Can you give the text of every item again with "Dinoculars" replaced by "Binoculars", changing nothing else and leaving out the pictures?

-------- Exercise inputs

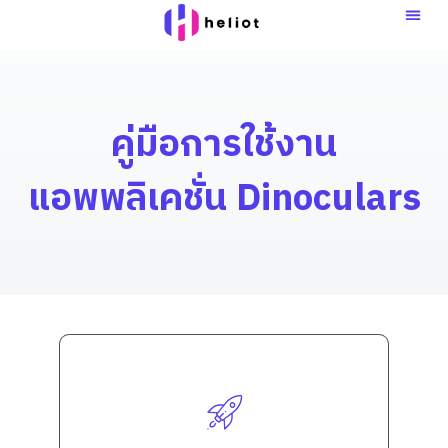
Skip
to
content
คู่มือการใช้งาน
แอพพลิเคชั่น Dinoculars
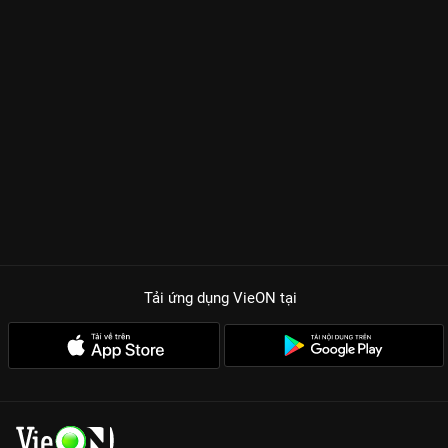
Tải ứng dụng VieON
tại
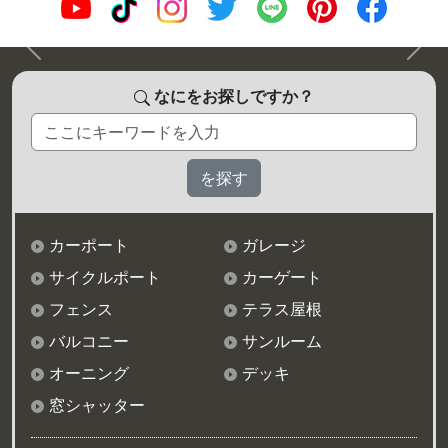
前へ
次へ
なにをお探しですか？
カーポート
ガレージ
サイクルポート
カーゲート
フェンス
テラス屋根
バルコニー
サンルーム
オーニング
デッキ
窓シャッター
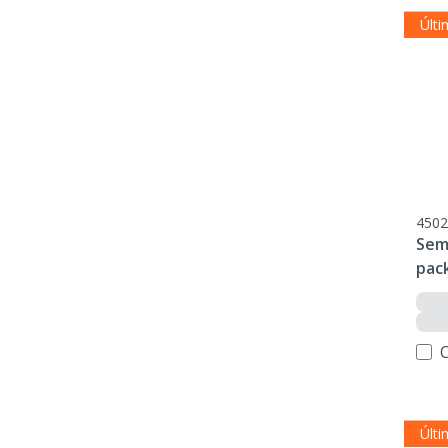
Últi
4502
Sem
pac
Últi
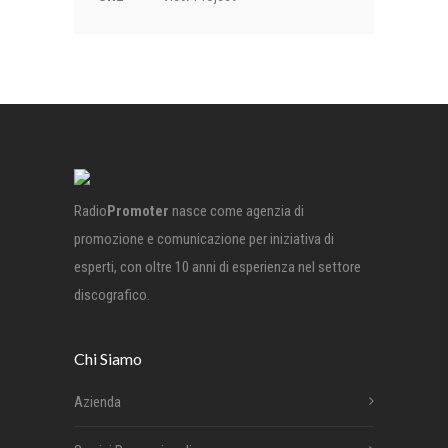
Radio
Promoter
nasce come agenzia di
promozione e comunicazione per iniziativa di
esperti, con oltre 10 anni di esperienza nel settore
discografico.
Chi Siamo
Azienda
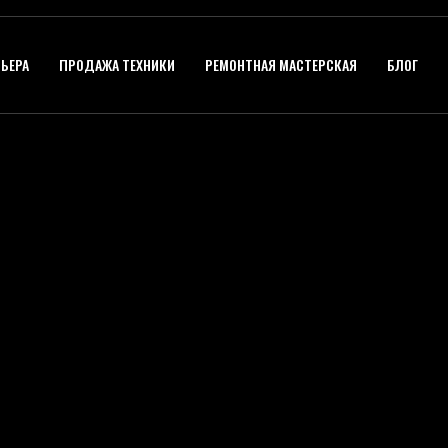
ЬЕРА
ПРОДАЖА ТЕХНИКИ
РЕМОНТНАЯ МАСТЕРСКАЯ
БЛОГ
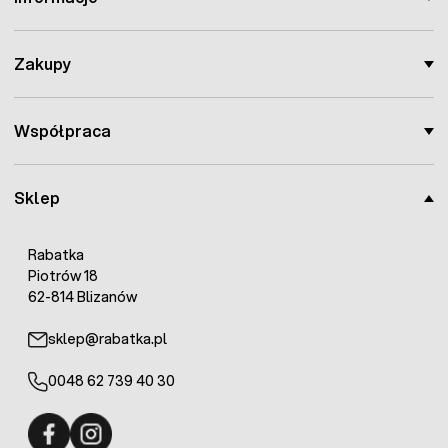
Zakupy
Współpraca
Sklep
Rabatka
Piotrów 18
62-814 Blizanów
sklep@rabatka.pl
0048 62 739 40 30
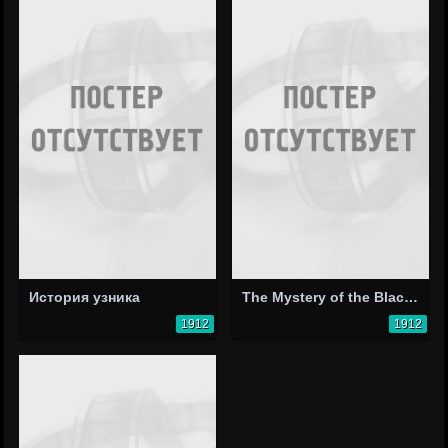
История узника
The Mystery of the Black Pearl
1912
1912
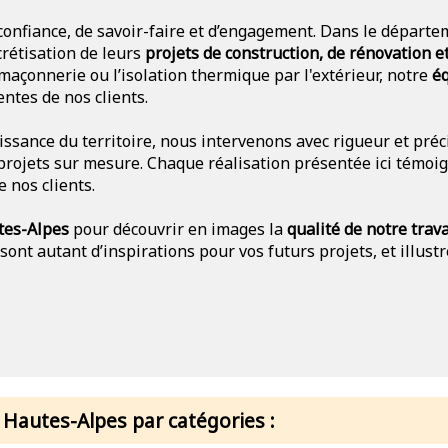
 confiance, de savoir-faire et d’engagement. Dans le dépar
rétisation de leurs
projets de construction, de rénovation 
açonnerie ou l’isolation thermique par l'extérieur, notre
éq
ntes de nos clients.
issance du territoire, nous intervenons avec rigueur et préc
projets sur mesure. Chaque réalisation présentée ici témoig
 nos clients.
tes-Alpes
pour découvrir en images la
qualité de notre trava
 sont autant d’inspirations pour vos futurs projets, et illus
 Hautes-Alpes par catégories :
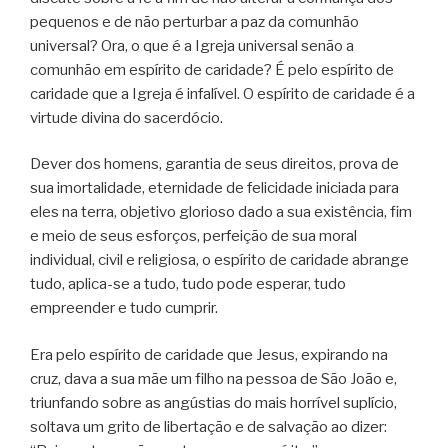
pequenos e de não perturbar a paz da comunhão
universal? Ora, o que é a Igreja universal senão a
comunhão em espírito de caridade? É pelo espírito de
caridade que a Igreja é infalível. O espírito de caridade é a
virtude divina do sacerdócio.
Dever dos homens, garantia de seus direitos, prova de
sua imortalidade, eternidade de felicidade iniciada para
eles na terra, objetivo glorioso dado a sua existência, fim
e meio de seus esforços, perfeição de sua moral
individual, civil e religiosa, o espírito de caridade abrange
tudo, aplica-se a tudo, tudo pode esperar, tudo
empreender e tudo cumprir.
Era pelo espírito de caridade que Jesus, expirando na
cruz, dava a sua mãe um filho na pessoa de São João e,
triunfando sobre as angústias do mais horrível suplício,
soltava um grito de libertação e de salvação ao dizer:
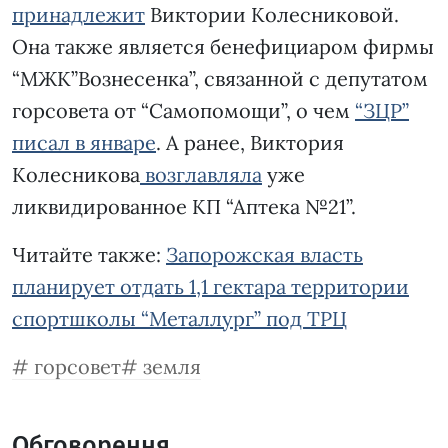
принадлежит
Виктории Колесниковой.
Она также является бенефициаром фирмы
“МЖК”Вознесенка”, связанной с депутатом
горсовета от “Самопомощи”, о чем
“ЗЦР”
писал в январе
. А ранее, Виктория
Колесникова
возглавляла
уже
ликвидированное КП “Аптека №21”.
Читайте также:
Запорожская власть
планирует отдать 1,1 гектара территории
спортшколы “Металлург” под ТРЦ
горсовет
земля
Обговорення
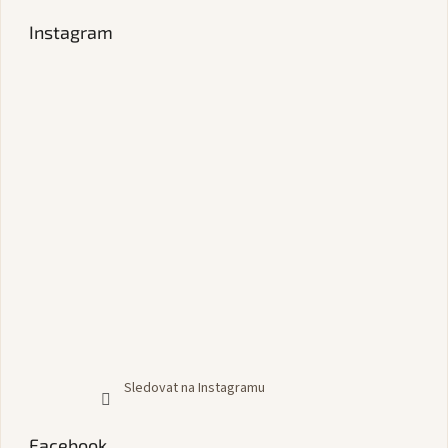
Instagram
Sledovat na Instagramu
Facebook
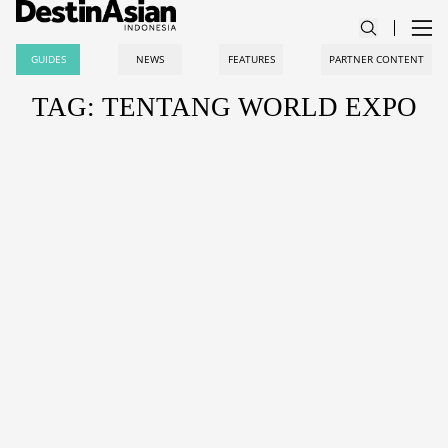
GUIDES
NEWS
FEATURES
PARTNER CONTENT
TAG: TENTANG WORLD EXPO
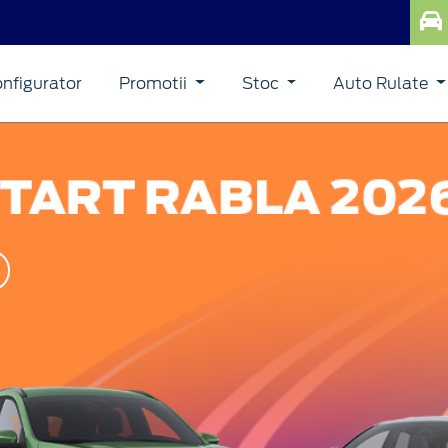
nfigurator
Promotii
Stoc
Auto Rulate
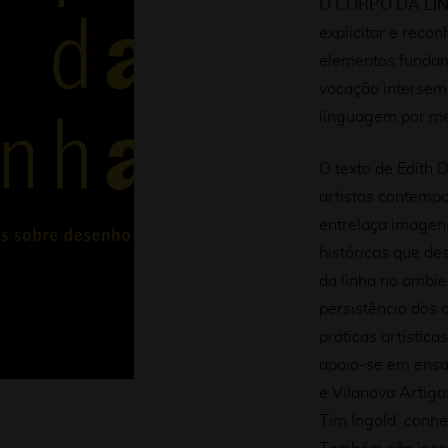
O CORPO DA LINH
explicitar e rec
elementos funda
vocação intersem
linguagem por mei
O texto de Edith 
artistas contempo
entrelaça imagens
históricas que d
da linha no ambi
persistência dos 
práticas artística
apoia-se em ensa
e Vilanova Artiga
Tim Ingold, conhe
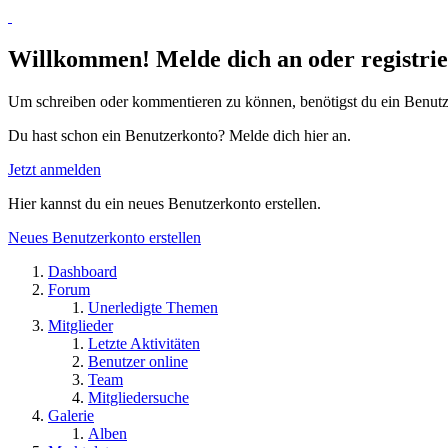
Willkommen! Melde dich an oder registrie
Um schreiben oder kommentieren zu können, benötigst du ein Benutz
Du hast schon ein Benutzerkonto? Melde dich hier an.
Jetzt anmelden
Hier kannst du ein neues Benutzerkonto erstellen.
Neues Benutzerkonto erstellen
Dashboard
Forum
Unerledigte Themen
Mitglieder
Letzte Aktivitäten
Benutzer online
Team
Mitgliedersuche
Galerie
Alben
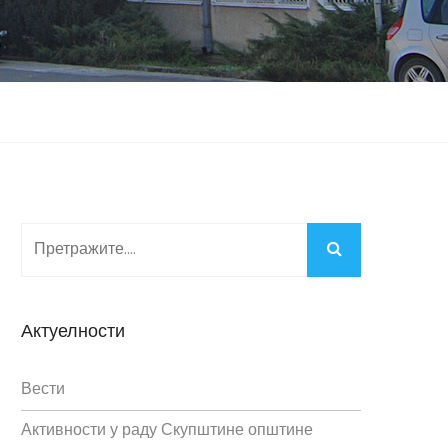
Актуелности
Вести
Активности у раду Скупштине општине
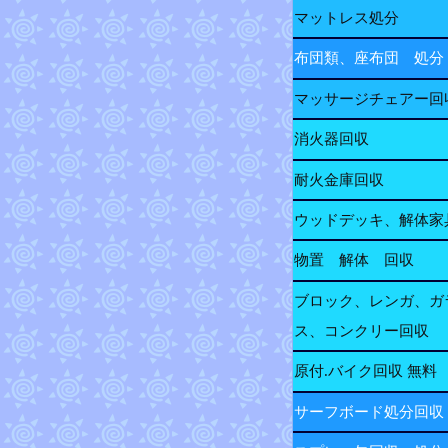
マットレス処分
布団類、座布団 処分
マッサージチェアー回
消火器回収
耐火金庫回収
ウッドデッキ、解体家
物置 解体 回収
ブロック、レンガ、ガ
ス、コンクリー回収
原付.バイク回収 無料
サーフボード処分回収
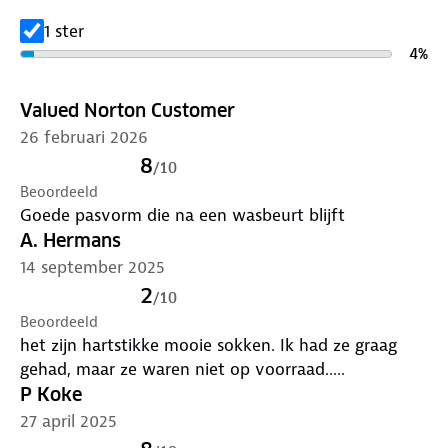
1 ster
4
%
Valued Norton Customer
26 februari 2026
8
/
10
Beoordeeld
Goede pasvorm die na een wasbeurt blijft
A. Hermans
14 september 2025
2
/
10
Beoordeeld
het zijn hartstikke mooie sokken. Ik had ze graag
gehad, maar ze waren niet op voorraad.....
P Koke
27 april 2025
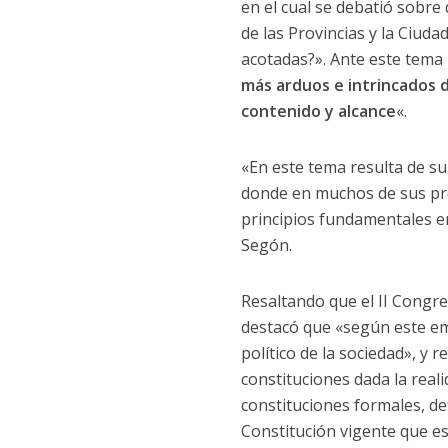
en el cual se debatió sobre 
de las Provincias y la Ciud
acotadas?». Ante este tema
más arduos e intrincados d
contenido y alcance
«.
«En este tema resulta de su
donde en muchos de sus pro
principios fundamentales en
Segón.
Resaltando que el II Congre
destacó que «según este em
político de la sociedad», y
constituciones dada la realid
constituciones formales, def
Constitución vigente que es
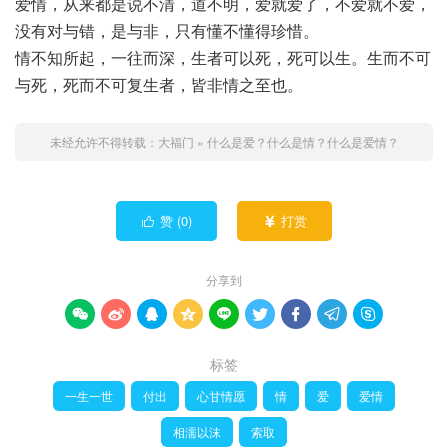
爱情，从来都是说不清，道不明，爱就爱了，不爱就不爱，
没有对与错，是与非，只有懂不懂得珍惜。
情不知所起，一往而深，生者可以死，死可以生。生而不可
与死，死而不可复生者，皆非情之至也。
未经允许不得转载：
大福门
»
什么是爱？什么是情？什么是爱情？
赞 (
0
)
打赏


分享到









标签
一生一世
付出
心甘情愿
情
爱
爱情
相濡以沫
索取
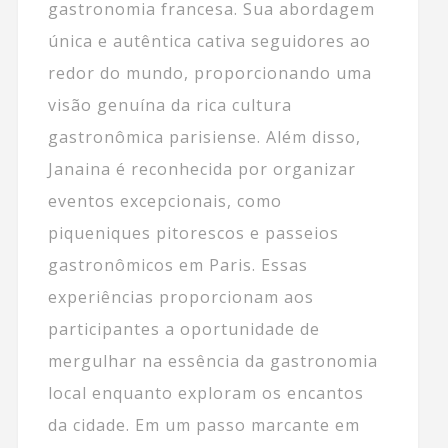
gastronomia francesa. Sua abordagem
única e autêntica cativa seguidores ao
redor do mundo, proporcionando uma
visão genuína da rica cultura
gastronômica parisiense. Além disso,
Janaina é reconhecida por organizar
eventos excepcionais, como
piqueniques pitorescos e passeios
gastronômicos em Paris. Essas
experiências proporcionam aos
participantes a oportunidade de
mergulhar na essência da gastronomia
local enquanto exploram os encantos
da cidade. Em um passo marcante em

----------------

* Answer for the task
Skip
to
content
คู่มือการใช้งาน
แอพพลิเคชั่น Binoculars
Tải ứng dụng VieON
tại
前へ
次へ
なにをお探しですか？
カーポート
ガレージ
サイクルポート
カーゲート
フェンス
テラス屋根
バルコニー
サンルーム
オーニング
デッキ
窓シャッター
Últi
4502
Sem
pac
Últi
Radio
Promoter
nasce come agenzia di
promozione e comunicazione per iniziativa di
esperti, con oltre 10 anni di esperienza nel settore
discografico.
Chi Siamo
Azienda
ЬЕРА
ПРОДАЖА ТЕХНИКИ
РЕМОНТНАЯ МАСТЕРСКАЯ
БЛОГ
Zakupy
Współpraca
Sklep
Rabatka
Piotrów 18
62-814 Blizanów
sklep@rabatka.pl
0048 62 739 40 30
История узника
The Mystery of the Black Pearl
1912
1912
 confiance, de savoir-faire et d’engagement. Dans le dépar
rétisation de leurs
projets de construction, de rénovation 
açonnerie ou l’isolation thermique par l'extérieur, notre
éq
ntes de nos clients.
issance du territoire, nous intervenons avec rigueur et préc
projets sur mesure. Chaque réalisation présentée ici témoig
 nos clients.
tes-Alpes
pour découvrir en images la
qualité de notre trava
 sont autant d’inspirations pour vos futurs projets, et illus
 Hautes-Alpes par catégories :
pequenos e de não perturbar a paz da comunhão
universal? Ora, o que é a Igreja universal senão a
comunhão em espírito de caridade? É pelo espírito de
caridade que a Igreja é infalível. O espírito de caridade é a
virtude divina do sacerdócio.
Dever dos homens, garantia de seus direitos, prova de
sua imortalidade, eternidade de felicidade iniciada para
eles na terra, objetivo glorioso dado a sua existência, fim
e meio de seus esforços, perfeição de sua moral
individual, civil e religiosa, o espírito de caridade abrange
tudo, aplica-se a tudo, tudo pode esperar, tudo
empreender e tudo cumprir.
Era pelo espírito de caridade que Jesus, expirando na
cruz, dava a sua mãe um filho na pessoa de São João e,
triunfando sobre as angústias do mais horrível suplício,
soltava um grito de libertação e de salvação ao dizer:
принадлежит
Виктории Колесниковой.
Она также является бенефициаром фирмы
“МЖК”Вознесенка”, связанной с депутатом
горсовета от “Самопомощи”, о чем
“ЗЦР”
писал в январе
. А ранее, Виктория
Колесникова
возглавляла
уже
ликвидированное КП “Аптека №21”.
Читайте также:
Запорожская власть
планирует отдать 1,1 гектара территории
спортшколы “Металлург” под ТРЦ
горсовет
земля
Обговорення
Instagram
Sledovat na Instagramu
Facebook
GUIDES
NEWS
FEATURES
PARTNER CONTENT
TAG: TENTANG WORLD EXPO
nfigurator
Promotii
Stoc
Auto Rulate
O CORPO DA LINH
explicitar e rec
elementos funda
vocação intersem
linguagem por mei
O texto de Edith 
artistas contempo
entrelaça imagens
históricas que d
da linha no ambi
persistência dos 
práticas artística
apoia-se em ensa
e Vilanova Artiga
Tim Ingold, conhe
Willkommen! Melde dich an oder registrie
Um schreiben oder kommentieren zu können, benötigst du ein Benutz
Du hast schon ein Benutzerkonto? Melde dich hier an.
Jetzt anmelden
Hier kannst du ein neues Benutzerkonto erstellen.
Neues Benutzerkonto erstellen
Dashboard
Forum
Unerledigte Themen
Mitglieder
Letzte Aktivitäten
Benutzer online
Team
Mitgliedersuche
Galerie
Alben
Актуелности
Вести
Активности у раду Скупштине општине
マットレス処分
布団類、座布団 処分
マッサージチェアー回
消火器回収
耐火金庫回収
ウッドデッキ、解体家
物置 解体 回収
ブロック、レンガ、ガ
ス、コンクリー回収
原付.バイク回収 無料
サーフボード処分回収
1 ster
4
%
Valued Norton Customer
26 februari 2026
8
/
10
Beoordeeld
Goede pasvorm die na een wasbeurt blijft
A. Hermans
14 september 2025
2
/
10
Beoordeeld
het zijn hartstikke mooie sokken. Ik had ze graag
gehad, maar ze waren niet op voorraad.....
P Koke
27 april 2025
en el cual se debatió sobre 
de las Provincias y la Ciud
acotadas?». Ante este tema
más arduos e intrincados d
contenido y alcance
«.
«En este tema resulta de su
donde en muchos de sus pro
principios fundamentales en
Segón.
Resaltando que el II Congre
destacó que «según este em
político de la sociedad», y
constituciones dada la realid
constituciones formales, def
Constitución vigente que es
爱情，从来都是说不清，道不明，爱就爱了，不爱就不爱，
没有对与错，是与非，只有懂不懂得珍惜。
情不知所起，一往而深，生者可以死，死可以生。生而不可
与死，死而不可复生者，皆非情之至也。
未经允许不得转载：
大福门
»
什么是爱？什么是情？什么是爱情？
赞 (
0
)
打赏


分享到









标签
一生一世
付出
心甘情愿
情
爱
爱情
相濡以沫
索取
gastronomia francesa. Sua abordagem
única e autêntica cativa seguidores ao
redor do mundo, proporcionando uma
visão genuína da rica cultura
gastronômica parisiense. Além disso,
Janaina é reconhecida por organizar
eventos excepcionais, como
piqueniques pitorescos e passeios
gastronômicos em Paris. Essas
experiências proporcionam aos
participantes a oportunidade de
mergulhar na essência da gastronomia
local enquanto exploram os encantos
da cidade. Em um passo marcante em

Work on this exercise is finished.